Héberger ses données en Europe ne suffit pas à garantir leur souveraineté. Une étude récente (arXiv, août 2025) a montré que près de 48 % des projets IA en dehors des États-Unis s’appuient, à un moment donné de leur cycle, sur des infrastructures opérées ou contrôlées par des entreprises américaines. Cela concerne la formation des modèles, leur hébergement, ou leur interconnexion avec des API critiques. Cette porosité rend la chaîne de traitement vulnérable aux régulations extraterritoriales, comme le Cloud Act ou l’Executive Order sur la cybersécurité.

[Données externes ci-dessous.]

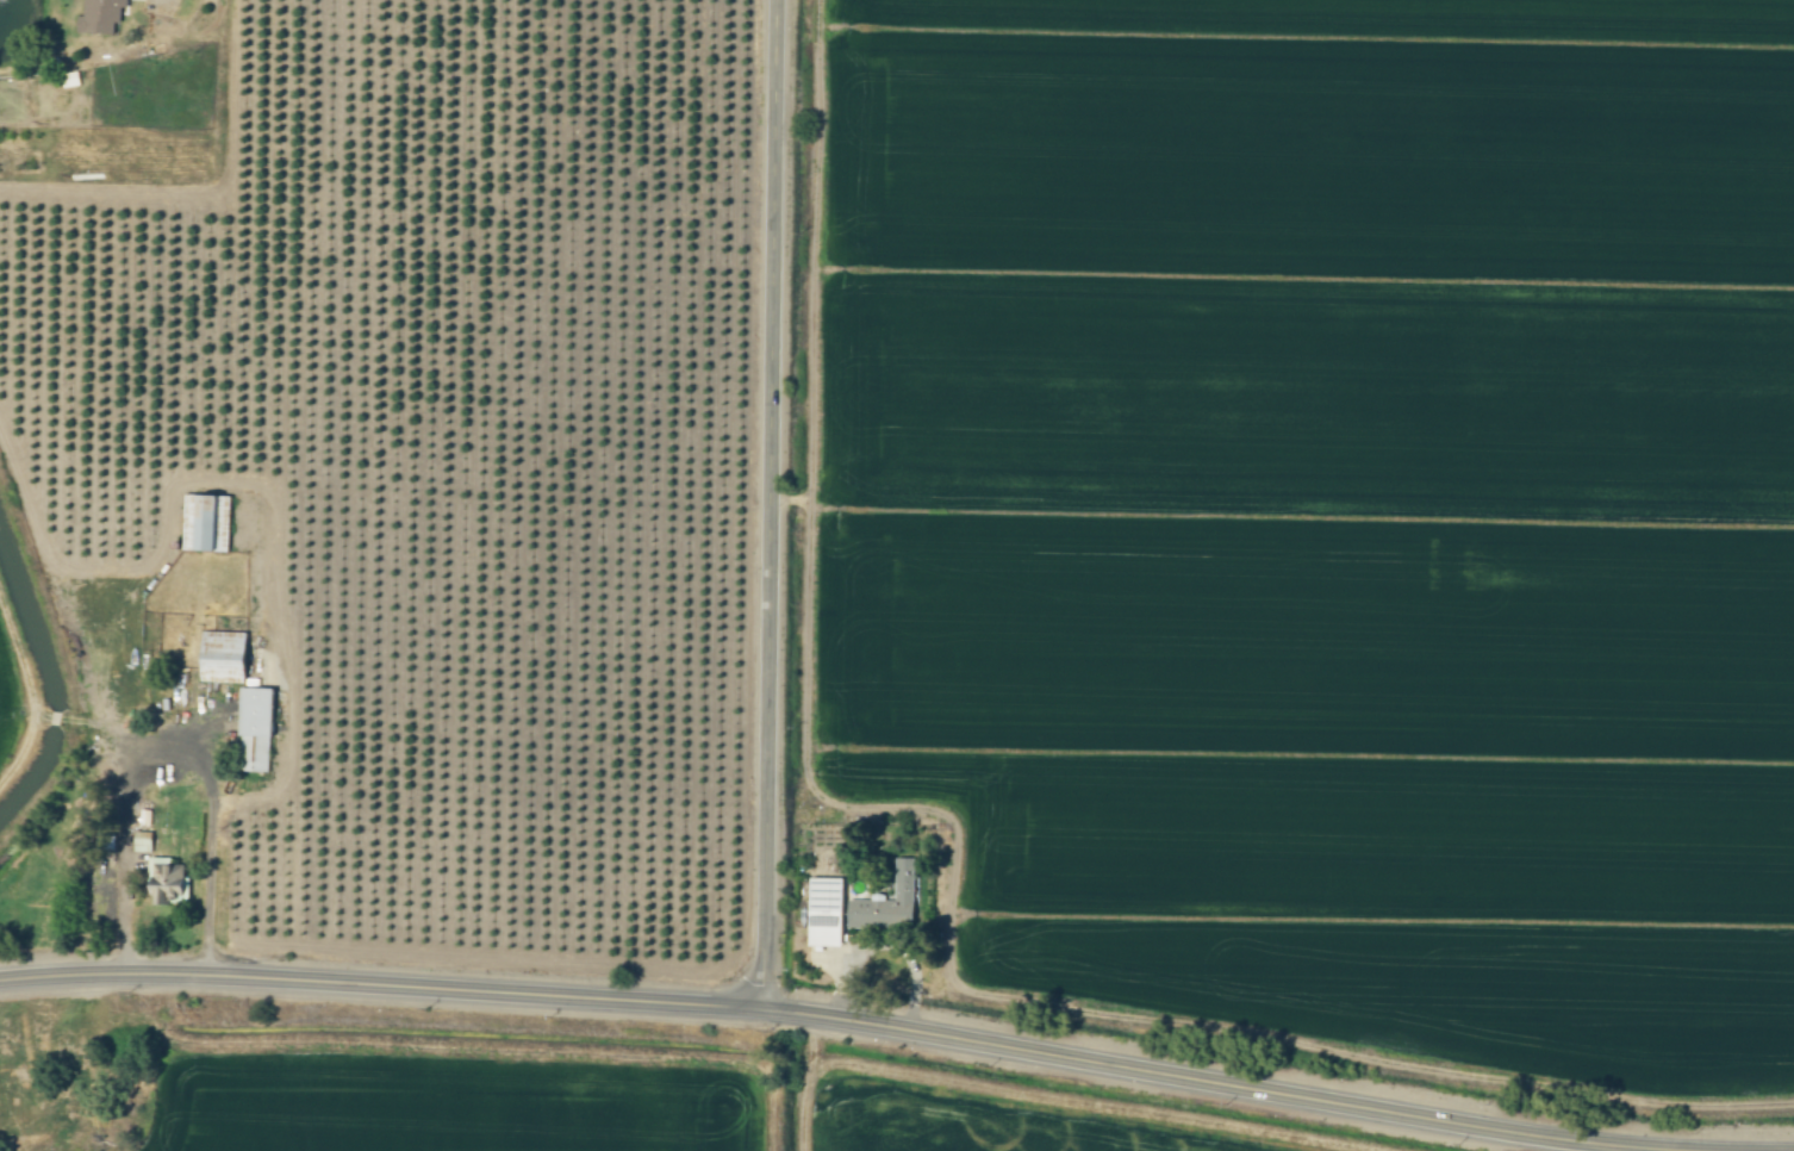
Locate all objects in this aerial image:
building: (102, 16)
building: (72, 80)
road: (776, 506)
building: (209, 523)
building: (226, 657)
building: (259, 724)
road: (170, 745)
building: (170, 883)
building: (890, 902)
building: (829, 912)
road: (883, 954)
road: (788, 1014)
crop: (444, 1087)

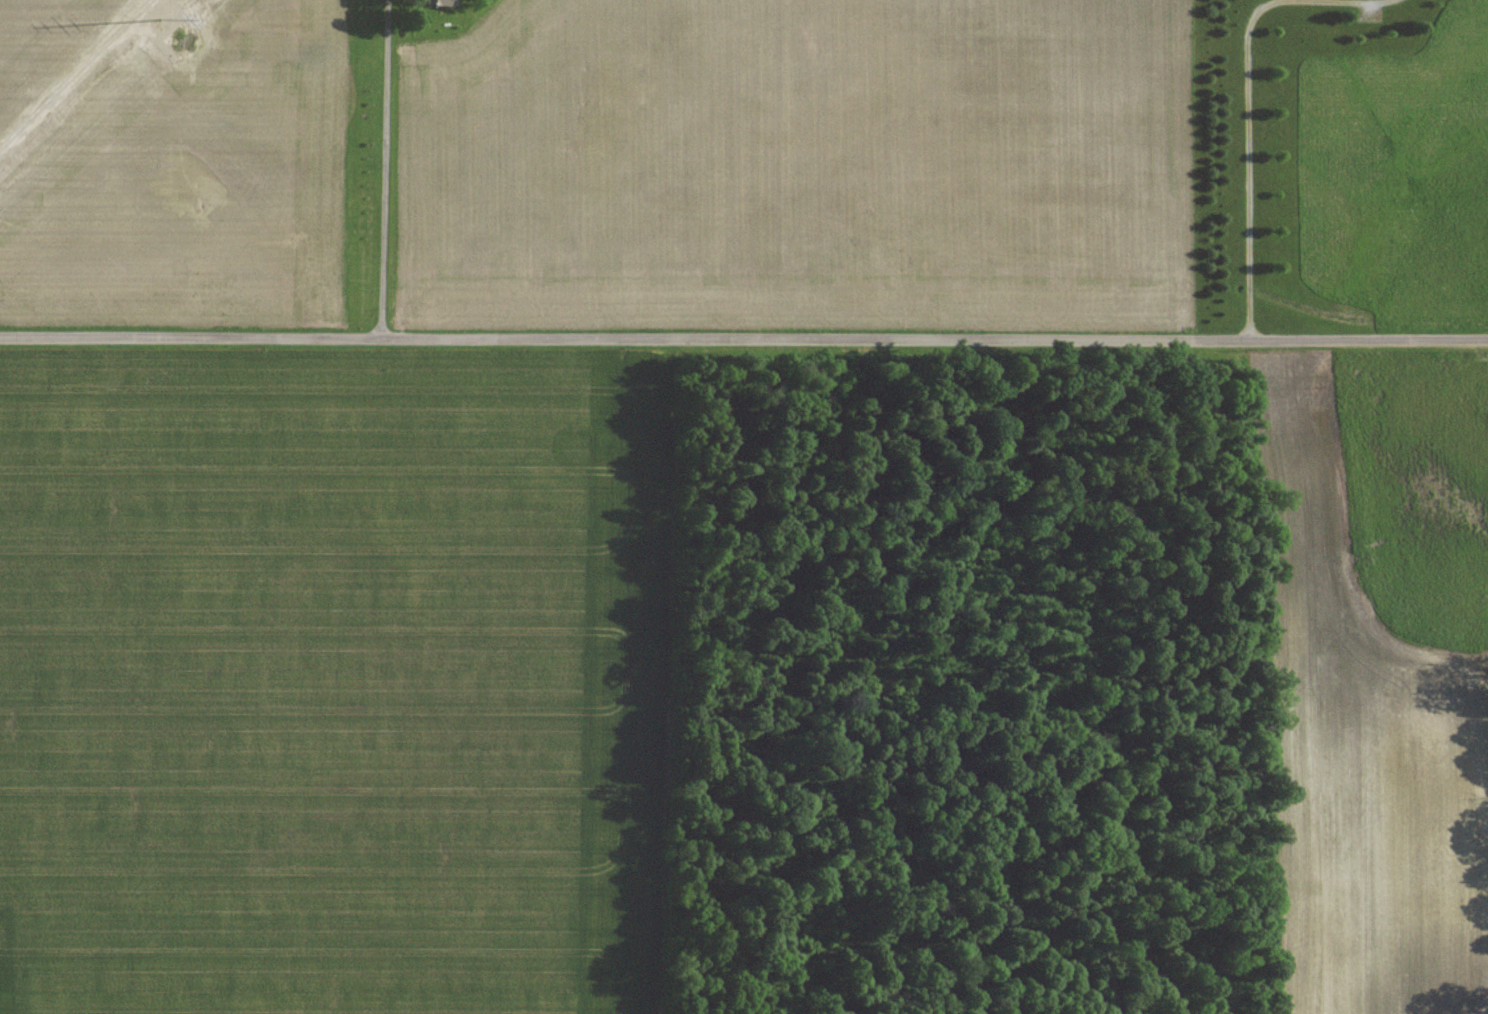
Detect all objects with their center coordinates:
road: (1350, 1)
building: (435, 2)
parking lot: (1368, 13)
power tower: (181, 37)
road: (1249, 161)
road: (384, 168)
road: (744, 338)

Les entreprises doivent donc aller au-delà du « où » et s’intéresser au « qui » : qui exploite les infrastructures ? Qui en détient le contrôle technique ? Qui peut y accéder en cas d’injonction judiciaire ? Les dispositifs de cloud de confiance (comme SecNumCloud ou C5) ne protègent que partiellement, car ils ne couvrent pas tous les niveaux d’intégration des services IA (modèles, GPU, orchestration).

Vers une hiérarchisation mondiale des capacités computationnelles

La montée en puissance des grands centres hyperscale aux États-Unis dessine une nouvelle hiérarchie. À un extrême, les clusters Azure ou AWS regroupant plusieurs centaines de milliers de GPU, comme celui de Boydton (Virginie) ou du comté de Maricopa (Arizona), offrent des capacités de calcul inégalées. À l’autre extrémité, les centres régionaux, edge, assurent des traitements localisés, mais avec des limitations techniques fortes.

Les entreprises doivent naviguer dans cette stratification mondiale en tenant compte de la criticité de leurs applications. Certaines peuvent être traitées localement pour des raisons de conformité ou de latence, d’autres nécessitent un accès à des clusters massifs pour entraîner ou déployer des modèles IA performants. Cette géopolitique de la computation oblige à penser en couches, à contractualiser avec plusieurs partenaires, et à prévoir des mécanismes de repli et d’abstraction (multicloud, orchestrateurs, interopérabilité).

Les centres de données incarnent aujourd’hui un pouvoir computationnel dont la maîtrise conditionne l’accès à l’IA, la sécurité des opérations et la souveraineté des choix technologiques. Pour les entreprises, il ne s’agit plus de choisir un fournisseur, mais de structurer une architecture pilotable à l’échelle géostratégique. La computation devient un actif à gouverner autant qu’un service à consommer.